Backdoor Mitigation by Distance-Driven Detoxification

TL;DR

This paper introduces Distance-Driven Detoxification (D3), a novel post-training method that effectively mitigates backdoor attacks in pre-trained models by encouraging the model to move away from its initial weights, outperforming existing defenses.

Contribution

The paper proposes D3, a new backdoor mitigation technique formulated as a constrained optimization problem that enhances post-training detoxification effectiveness.

Findings

D3 often surpasses state-of-the-art defenses in experiments.

D3 effectively reduces backdoor influence across various models.
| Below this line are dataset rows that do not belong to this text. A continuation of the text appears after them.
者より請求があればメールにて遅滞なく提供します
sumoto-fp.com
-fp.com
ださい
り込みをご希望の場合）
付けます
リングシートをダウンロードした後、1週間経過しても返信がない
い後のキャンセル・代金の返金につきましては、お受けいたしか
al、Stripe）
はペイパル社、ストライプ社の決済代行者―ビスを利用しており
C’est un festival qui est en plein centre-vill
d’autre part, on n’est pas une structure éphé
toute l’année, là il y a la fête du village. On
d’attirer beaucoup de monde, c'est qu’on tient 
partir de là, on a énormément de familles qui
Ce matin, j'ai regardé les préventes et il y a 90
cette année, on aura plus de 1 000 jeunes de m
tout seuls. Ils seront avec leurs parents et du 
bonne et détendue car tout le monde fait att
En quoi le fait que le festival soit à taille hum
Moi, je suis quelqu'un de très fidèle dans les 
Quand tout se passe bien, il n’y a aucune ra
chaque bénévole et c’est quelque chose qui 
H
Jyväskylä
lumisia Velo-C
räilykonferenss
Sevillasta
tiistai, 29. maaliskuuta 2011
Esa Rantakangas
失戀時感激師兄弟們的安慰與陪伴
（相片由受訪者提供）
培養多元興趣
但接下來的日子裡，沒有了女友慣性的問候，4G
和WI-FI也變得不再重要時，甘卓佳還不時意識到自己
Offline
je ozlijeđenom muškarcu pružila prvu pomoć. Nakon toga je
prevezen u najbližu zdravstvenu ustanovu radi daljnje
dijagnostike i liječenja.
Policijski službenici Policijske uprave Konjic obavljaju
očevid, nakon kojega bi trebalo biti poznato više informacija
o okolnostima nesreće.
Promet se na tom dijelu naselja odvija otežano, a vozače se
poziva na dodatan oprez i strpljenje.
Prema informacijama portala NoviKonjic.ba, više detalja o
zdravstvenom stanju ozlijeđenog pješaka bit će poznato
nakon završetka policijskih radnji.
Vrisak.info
D3 maintains model accuracy on clean data.

Abstract

Backdoor attacks undermine the integrity of machine learning models by allowing attackers to manipulate predictions using poisoned training data. Such attacks lead to targeted misclassification when specific triggers are present, while the model behaves normally under other conditions. This paper considers a post-training backdoor defense task, aiming to detoxify the backdoors in pre-trained models. We begin by analyzing the underlying issues of vanilla fine-tuning and observe that it is often trapped in regions with low loss for both clean and poisoned samples. Motivated by such observations, we propose Distance-Driven Detoxification (D3), an innovative approach that reformulates backdoor defense as a constrained optimization problem. Specifically, D3 promotes the model's departure from the vicinity of its initial weights, effectively reducing the influence of backdoors. Extensive experiments on state-of-the-art (SOTA) backdoor attacks across various model architectures and datasets demonstrate that D3 not only matches but often surpasses the performance of existing SOTA post-training defense techniques.